The Rake's ProgressThe Curtis Institute of Music Opera Theater, Fri., April 19, Centennial Hall

Opera is meant to be a wedding of all the arts, and the challenge for the composer, and especially the performers, is to explore the individual visual, literary and musical elements to the fullest. There is often a bias, among both the producers of opera and the general public, toward the musical side, but for a performance of Stravinsky’s late opera The Rake’s Progress, the young artists of the Curtis Institute of Music Opera Theater, as cleverly directed by Chas Rader-Shieber, instead emphasized the theatrical.

This is completely appropriate for this work.

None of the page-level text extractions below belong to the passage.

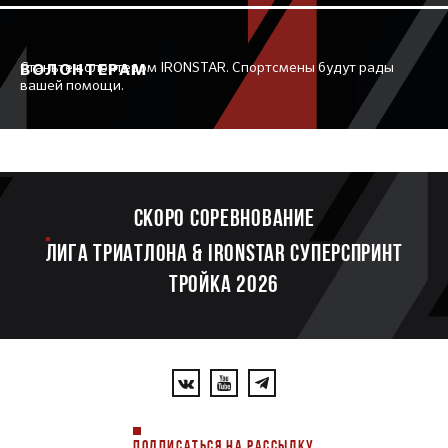
Станьте волонтером IRONSTAR. Спортсмены будут рады
ВОЛОНТЕРАМ
вашей помощи.
Скоро соревнование
ЛИГА ТРИАТЛОНА & IRONSTAR СУПЕРСПРИНТ
ТРОЙКА 2026
ПОДПИСАТЬСЯ НА РАССЫЛКУ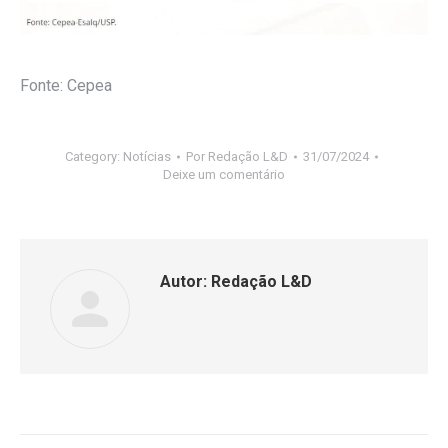
Fonte: Cepea
Category:
Notícias
Por
Redação L&D
31/07/2024
Deixe um comentário
Autor:
Redação L&D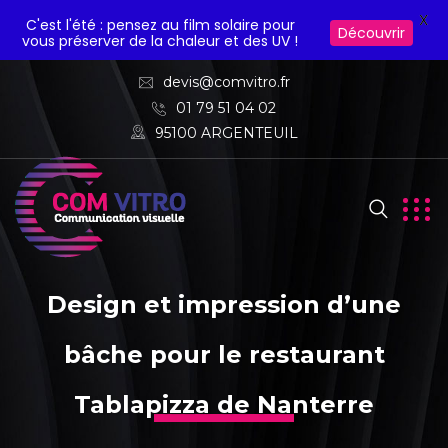
X
C'est l'été : pensez au film solaire pour
Découvrir
vous préserver de la chaleur et des UV !
devis@comvitro.fr
01 79 51 04 02
95100 ARGENTEUIL
Design et impression d’une
bâche pour le restaurant
Tablapizza de Nanterre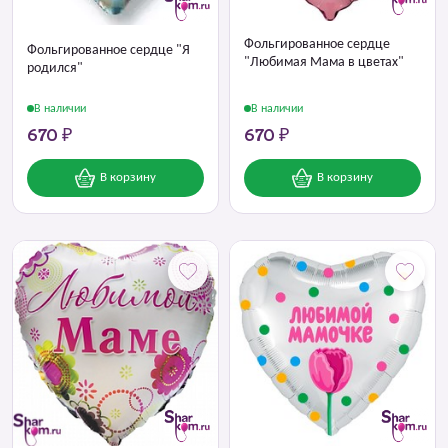
Фольгированное сердце
Фольгированное сердце "Я
"Любимая Мама в цветах"
родился"
В наличии
В наличии
670 ₽
670 ₽
В корзину
В корзину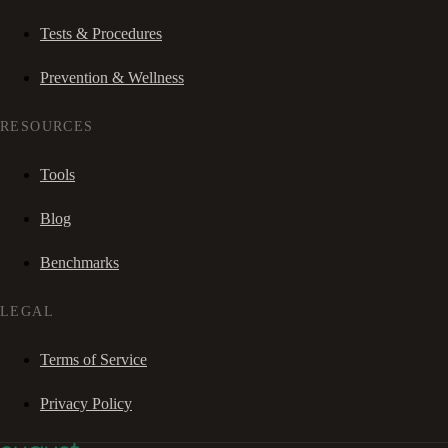
Tests & Procedures
Prevention & Wellness
RESOURCES
Tools
Blog
Benchmarks
LEGAL
Terms of Service
Privacy Policy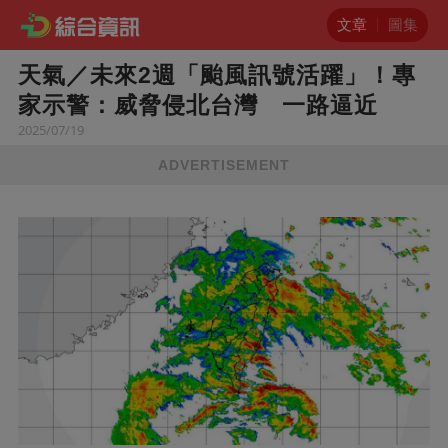
文章
圖集
天氣／未來2週「颱風訊號活躍」！專
家示警：威脅侵北台灣 一路逼近
2025/07/19
ADVERTISEMENT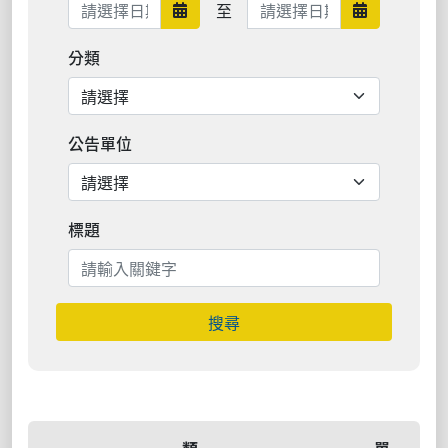
日期範圍結束
至
日期範圍開始
日期範圍結
分類
公告單位
標題
搜尋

Stravinsky's orchestral writing is brilliantly assembled, as one would expect from one of the musical giants of the 20th century, but in general the score sounds as if the great man was operating on auto-pilot, with astringent, sing-songy melodies strung over oom-pah bass lines. Stretches sound lifted from previous works, including the ballet Le Baiser de la Fée and Symphony of Psalms.

Stravinsky seems to have deliberately set out to avoid the slightest allusion to 19th century opera conventions, if he is not outright mocking them.

The burden of the work's effectiveness thus falls unduly upon the librettist, and it is carried magnificently by W. H. Auden, the great British poet, who has reinterpreted the Faust legend with an arresting mix of the high-brow and the grotesque. For English-speaking audiences, Auden's words are the stars of this opera. The character of Baba the Turk, the bearded lady, is one of the most unusual and colorful in the repertoire. It is not surprising that some of Stravinsky's most memorable music is for Baba, including the delicious mock-glorious fanfare that ends the second scene in Act 2.

Auden's delight in puns and classical allusions are like a candy shop for Rader-Shieber and his set designer, David Evans Morris, who have updated the original 18th century setting to modern suburbia and city.

Rader-Shieber always presents opera in a precise and thoughtful way, and this production spilled over with symbolism. Notable was the use of grass as a medium of growth and life, with the "rake" travelling across it. In the final scene, the grass actually blanketed the rake, as he cowered in bedlam.

This student production was realized with a vibrant and seductive panache, with especially strong work by Matthew Rose, as Nick Shadow. Ian Robertson led the pit orchestra to play with bubbly momentum.